Benford’s Law: Is the reality hardcoded?

Marcin LewekMarketing Manageredrone

Publication: 2021-03-18 04:01Updated: 2022-10-06 09:24

Table of contents

Divination with some certainty
Slice-and-dice
Feature of reality
Gauss curve, Normal Distribution
High School leaving exam
Pareto’s distribution
Benford’s Law in the new light
Shall we, Mr Benford?
So what’s the explanation of this phenomena?
But why is it exactly one?

At edrone, we collect tons of data. There is information about the order value among this data, and as you probably assume, there are lots of random values there. But in fact they aren’t entirely random.

They aren’t random because they are determined by product prices! But what if I told you that there is a 33% chance that the cart value will start with the digit ‘1’?

Still not convinced? Take a look at the rest of the starting digits!

The data we took from the last few months

Hey, edrone, you have strange customers then! Once again, the answer is no. The eCommerce operations we work with are entirely “normal,” and it’s not a coincidence that the chart looks like this. It’s a universal phenomenon called Benford’s Law. It applies not only to eCommerce.

Before we dive into it and discuss what you can actually use this knowledge for (it is not only exciting curiosity!), let’s start from the basics to make sure we are on the same page.

Divination with some certainty

As an eCommerce manager, you have your trust in stats. You need them to inform decisions on actions you take every day. Still statistics aren’t always the rock-solid source of information you might think. Well, being honest, it is, but there is nothing wrong with that. The problem starts when somebody wants to treat stats deterministically, to get knowledge of what precisely will happen. That’s different than thinking that statistics will give you a clue about what will happen with some certainty.

» Job item:
Continue the article on Benford's Law from its last sentence, in the same style.

» Collected data:
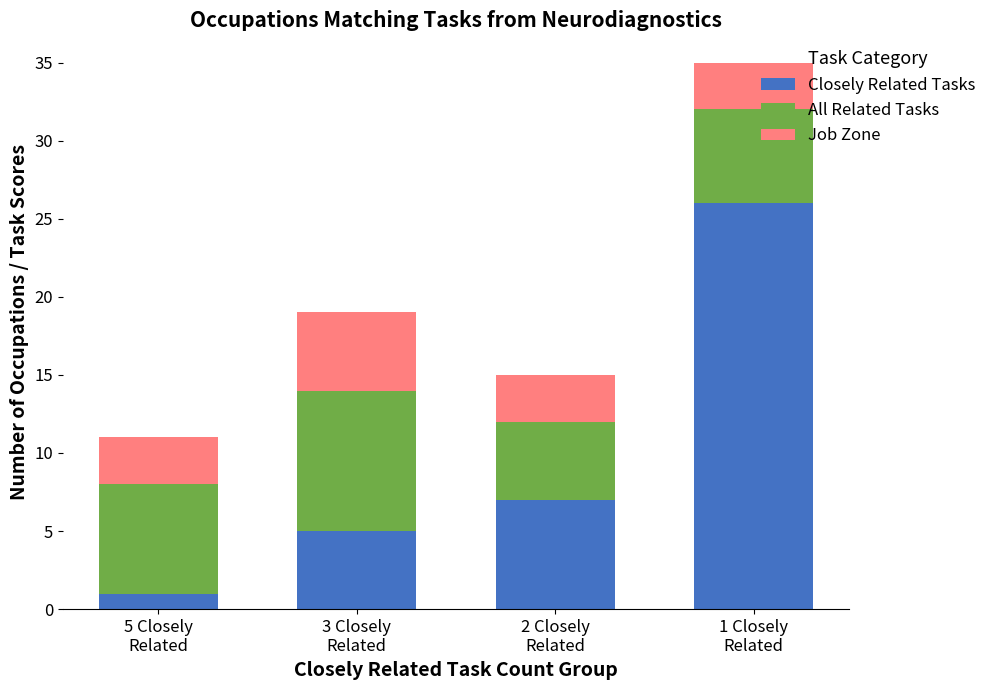

Reading left to right, what are the values for Closely Related Tasks?

1	5	7	26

» Answer section:
Slice-and-dice

Take a look at a classic example – a standard 6-sided dice. For simplification, let’s call it ‘d6’. You have no clue which values out of six you will get when you roll the dice just once, but when you perform 600,000 throws, it’s more than certain that you will have around 100,000 of each value available on six-sided dice. It’s so because you know the probability distribution of the possible results; it’s even, which means each of them has the same chance to occur.

D6 dice are a good starting point because their values are entirely random. You cannot influence the result, or better to say, nothing affects it. Of course, you can cheat using doctored dice, but that’s not the case here, and also, such a die doesn’t give you significantly bigger chances to win a single roll.

Cart values are another cup of tea. Its values are chaotic, dependent on many factors, yet as you could see, somehow predefined. Cool things will start to happen when you begin to throw multiple dice, add the results, and count them down.

Feature of reality

With more factors, the effect is different from a simple linear probability distribution. The sum of dots varies from two to twelve, but in most cases, what you will get is a 7.

It can be easily explained when we will color the dice. ‘7’ has the biggest chance of being rolled as it can be reached thanks to two combinations of 1 & 6, two combinations of 2 & 5, and two combinations of 3 & 4. So the linear distribution starts to bend.

The more dice we add, the more it looks like a bell. Three dice:

And four dice.

The last example looks almost exactly like the star of our next section—normal distribution.

Insight One: With lots of samples, we can predict how aggregated results will look like.

Gauss curve, Normal Distribution

One of the most prominent aspects of the distribution is the Gaussian distribution. It’s backed with the central limit theorem.

The central limit theorem states that if you have a population with mean μ and standard deviation σ and take sufficiently large random samples from the population with replacement text annotation indicator, then the sample’s distribution will be approximately normally distributed.

In other words, when random, independent variables (e.g., d6 throws,) are added (the multiple throws shown above), their distribution converges to the normal distribution.

The last example was precisely this case—the sum of four randoms factors, with 1296 samples. Every single throw hadn’t normal distribution, and as a result of adding, we’ve ended with the normal distribution.

Let’s talk about real-life examples.

High School leaving exam

One of Poland’s most important school exams is a perfect example of how normal distribution works… and how beautifully it is apparent is that results are biased by those who check them.

The results should look like a regular bell curve. Occasionally it may move slightly to the right, due to better scores when the exam was easy, and to the left (lower scores) when it was tough.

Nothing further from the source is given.